Clovis files key ovarian cancer drug in US
US biotech Clovis Oncology has filed its ovarian cancer drug rucaparib with the US regulator – a crucial development as this is now the only drug left in the company’s pipeline.
Boulder, Colorado-based Clovis ended development of lung cancer rociletinib in May after advisers to the US regulator became concerned about its cardiac safety, at the same time axeing 35% of its workforce.

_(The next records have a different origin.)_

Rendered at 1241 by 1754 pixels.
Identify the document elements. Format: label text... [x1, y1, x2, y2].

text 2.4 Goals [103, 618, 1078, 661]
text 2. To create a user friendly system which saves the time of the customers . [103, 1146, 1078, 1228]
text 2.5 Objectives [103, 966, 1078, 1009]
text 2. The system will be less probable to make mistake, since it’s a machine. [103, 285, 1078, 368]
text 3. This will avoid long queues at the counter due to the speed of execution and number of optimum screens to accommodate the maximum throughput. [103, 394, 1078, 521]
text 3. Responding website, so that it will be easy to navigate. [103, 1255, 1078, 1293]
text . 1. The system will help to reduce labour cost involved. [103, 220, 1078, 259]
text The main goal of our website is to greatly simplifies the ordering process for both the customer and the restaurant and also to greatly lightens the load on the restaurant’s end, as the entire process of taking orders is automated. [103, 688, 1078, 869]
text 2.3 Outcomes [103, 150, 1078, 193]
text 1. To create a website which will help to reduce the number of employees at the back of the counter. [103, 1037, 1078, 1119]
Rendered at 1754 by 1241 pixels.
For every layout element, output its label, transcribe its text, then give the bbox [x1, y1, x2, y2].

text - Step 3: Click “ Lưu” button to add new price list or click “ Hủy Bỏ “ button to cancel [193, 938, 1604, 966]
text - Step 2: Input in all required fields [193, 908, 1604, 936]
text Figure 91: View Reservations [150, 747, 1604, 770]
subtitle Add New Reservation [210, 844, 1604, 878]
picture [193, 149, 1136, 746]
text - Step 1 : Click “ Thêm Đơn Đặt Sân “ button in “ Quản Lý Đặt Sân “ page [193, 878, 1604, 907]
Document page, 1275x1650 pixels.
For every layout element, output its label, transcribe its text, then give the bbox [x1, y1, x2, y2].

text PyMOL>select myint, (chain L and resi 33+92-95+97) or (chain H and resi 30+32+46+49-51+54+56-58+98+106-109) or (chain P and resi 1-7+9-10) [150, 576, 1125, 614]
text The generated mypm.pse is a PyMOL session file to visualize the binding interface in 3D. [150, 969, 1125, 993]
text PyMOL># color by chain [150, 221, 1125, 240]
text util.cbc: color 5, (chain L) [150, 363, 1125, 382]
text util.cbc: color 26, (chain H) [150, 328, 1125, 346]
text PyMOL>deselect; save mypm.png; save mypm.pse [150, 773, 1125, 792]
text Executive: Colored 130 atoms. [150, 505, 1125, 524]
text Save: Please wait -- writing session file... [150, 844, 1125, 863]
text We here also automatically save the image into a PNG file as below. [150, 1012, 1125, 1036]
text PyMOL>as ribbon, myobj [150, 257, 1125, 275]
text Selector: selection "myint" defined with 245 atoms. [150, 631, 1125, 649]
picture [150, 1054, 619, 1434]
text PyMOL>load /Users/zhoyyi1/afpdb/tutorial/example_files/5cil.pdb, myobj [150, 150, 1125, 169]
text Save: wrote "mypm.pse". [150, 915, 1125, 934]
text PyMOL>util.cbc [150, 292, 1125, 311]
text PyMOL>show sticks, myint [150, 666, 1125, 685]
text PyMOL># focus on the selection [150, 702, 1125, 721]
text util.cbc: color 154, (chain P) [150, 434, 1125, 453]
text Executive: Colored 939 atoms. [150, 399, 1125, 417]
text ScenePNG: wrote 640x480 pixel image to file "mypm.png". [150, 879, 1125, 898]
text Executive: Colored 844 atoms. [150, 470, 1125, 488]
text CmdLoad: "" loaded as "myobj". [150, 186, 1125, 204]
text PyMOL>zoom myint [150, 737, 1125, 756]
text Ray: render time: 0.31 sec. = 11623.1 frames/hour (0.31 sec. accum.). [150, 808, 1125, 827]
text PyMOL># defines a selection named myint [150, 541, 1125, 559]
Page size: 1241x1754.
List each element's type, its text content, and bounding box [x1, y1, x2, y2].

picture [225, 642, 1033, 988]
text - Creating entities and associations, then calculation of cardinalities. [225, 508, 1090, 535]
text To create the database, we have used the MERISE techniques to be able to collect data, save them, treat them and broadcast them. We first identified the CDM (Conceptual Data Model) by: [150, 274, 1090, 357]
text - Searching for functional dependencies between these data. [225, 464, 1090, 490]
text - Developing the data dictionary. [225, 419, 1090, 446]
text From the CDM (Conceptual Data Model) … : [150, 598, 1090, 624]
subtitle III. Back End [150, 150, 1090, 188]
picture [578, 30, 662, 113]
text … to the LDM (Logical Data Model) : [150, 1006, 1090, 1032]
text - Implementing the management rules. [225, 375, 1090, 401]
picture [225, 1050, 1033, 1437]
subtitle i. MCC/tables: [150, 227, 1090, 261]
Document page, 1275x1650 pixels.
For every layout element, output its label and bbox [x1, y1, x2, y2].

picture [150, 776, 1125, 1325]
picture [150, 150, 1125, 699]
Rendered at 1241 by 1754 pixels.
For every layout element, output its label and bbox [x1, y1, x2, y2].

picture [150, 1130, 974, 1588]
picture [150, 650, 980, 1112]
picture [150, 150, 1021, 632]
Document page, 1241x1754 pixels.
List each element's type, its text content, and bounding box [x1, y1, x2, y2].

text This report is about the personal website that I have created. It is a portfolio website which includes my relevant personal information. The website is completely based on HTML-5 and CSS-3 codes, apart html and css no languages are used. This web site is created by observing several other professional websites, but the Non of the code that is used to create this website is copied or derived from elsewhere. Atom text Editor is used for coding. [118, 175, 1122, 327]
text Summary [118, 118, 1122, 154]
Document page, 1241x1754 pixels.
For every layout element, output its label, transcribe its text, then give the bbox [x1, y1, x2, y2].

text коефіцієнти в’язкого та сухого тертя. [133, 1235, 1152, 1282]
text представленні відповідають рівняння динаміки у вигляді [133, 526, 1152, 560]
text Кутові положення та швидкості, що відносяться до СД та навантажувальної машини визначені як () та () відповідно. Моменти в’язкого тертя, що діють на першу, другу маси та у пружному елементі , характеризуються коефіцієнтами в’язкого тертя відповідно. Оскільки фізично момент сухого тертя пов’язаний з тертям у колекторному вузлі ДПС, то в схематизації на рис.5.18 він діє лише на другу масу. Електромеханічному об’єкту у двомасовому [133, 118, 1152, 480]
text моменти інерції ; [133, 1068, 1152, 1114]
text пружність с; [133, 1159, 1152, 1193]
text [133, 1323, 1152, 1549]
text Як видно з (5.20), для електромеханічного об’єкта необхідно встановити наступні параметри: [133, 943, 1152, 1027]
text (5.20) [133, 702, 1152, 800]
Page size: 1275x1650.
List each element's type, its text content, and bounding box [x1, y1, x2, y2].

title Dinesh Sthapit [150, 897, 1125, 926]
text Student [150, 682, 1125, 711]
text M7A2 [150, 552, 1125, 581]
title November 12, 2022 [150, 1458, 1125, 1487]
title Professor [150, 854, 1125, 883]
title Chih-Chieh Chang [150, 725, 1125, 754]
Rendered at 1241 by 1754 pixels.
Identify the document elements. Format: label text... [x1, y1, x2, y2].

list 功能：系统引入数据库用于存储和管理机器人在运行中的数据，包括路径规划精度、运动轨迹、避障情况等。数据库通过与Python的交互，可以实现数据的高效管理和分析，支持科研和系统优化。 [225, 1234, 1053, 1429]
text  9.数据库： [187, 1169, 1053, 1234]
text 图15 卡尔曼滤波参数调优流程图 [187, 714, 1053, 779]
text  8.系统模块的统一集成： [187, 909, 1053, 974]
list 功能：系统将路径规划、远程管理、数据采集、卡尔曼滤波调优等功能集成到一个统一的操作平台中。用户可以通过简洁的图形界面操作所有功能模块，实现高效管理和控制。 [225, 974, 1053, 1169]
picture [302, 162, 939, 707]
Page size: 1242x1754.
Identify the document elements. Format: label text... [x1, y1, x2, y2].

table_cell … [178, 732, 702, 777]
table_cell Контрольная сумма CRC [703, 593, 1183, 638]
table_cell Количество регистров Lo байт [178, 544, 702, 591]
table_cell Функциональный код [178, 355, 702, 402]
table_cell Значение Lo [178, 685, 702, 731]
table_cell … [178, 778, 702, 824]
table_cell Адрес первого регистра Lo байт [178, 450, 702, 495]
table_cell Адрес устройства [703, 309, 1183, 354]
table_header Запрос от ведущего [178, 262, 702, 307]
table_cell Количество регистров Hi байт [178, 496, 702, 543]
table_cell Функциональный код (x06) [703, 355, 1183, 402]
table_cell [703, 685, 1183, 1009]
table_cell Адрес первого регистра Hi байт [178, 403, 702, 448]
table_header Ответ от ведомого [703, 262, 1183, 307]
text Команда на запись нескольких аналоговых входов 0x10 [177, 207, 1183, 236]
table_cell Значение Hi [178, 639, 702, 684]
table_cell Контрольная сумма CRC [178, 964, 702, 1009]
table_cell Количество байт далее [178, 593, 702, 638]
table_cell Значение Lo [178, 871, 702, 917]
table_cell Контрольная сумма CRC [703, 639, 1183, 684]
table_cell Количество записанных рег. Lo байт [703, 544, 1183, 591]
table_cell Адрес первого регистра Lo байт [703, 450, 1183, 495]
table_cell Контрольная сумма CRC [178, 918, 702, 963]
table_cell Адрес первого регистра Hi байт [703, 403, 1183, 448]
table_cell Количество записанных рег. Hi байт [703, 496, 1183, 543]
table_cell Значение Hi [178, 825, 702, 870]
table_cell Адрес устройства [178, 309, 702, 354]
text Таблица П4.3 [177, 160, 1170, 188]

Earlier this month, the firm said it had also ended development of breast cancer drug lucitanib, taking a charge of $104.5 million in Q2.
Clovis is therefore relying solely on rucaparib, which the company has filed in patients with deleterious BRCA-mutated tumours, with both germline and BRCA mutations, after treatment with two or more chemotherapies.
But the news is better for rucaparib – the US Food and Drug Administration has assigned a faster, six month review period, with a decision due in February.
The most optimistic forecasts suggest peak sales of rucaparib at around $1 billion, although hopes were higher for rociletinib, which Goldman Sachs predicted would have peak sales of around $2 billion.
Foundation Medicines has also filed a companion diagnostic test that will test patients for eligibility for rucaparib.
Although the FDA has conditionally approved AstraZeneca’s Lynparza (olaparib) in BRCA ovarian cancer, the regulator is thought to prefer Clovis’ drug, granting it a breakthrough therapy designation last year.
Like rucaparib, AstraZeneca’s drug is a poly ADP ribose polymerase (PARP) inhibitor, which was the first drug of this class to market following US approval in 2014.
Medivation, which was snapped up by Pfizer earlier this week, is also developing a PARP inhibitor, talazoparib, which is in late stage development in breast cancer with BRCA germline mutations.
The rucaparib filing contained data from 106 patients from two single-arm, open label clinical trials.
In study 1, limited to platinum sensitive patients, objective response rate was 60%, while in study 2, including platinum sensitive, platinum resistant and platinum refractory patients, the objective response rate was 50%.
Grade 3-4 treatment emergent adverse events reported in more than 10% of patients were anaemia/decreased or low haemoglobin, fatigue and increased alanine aminotransferase.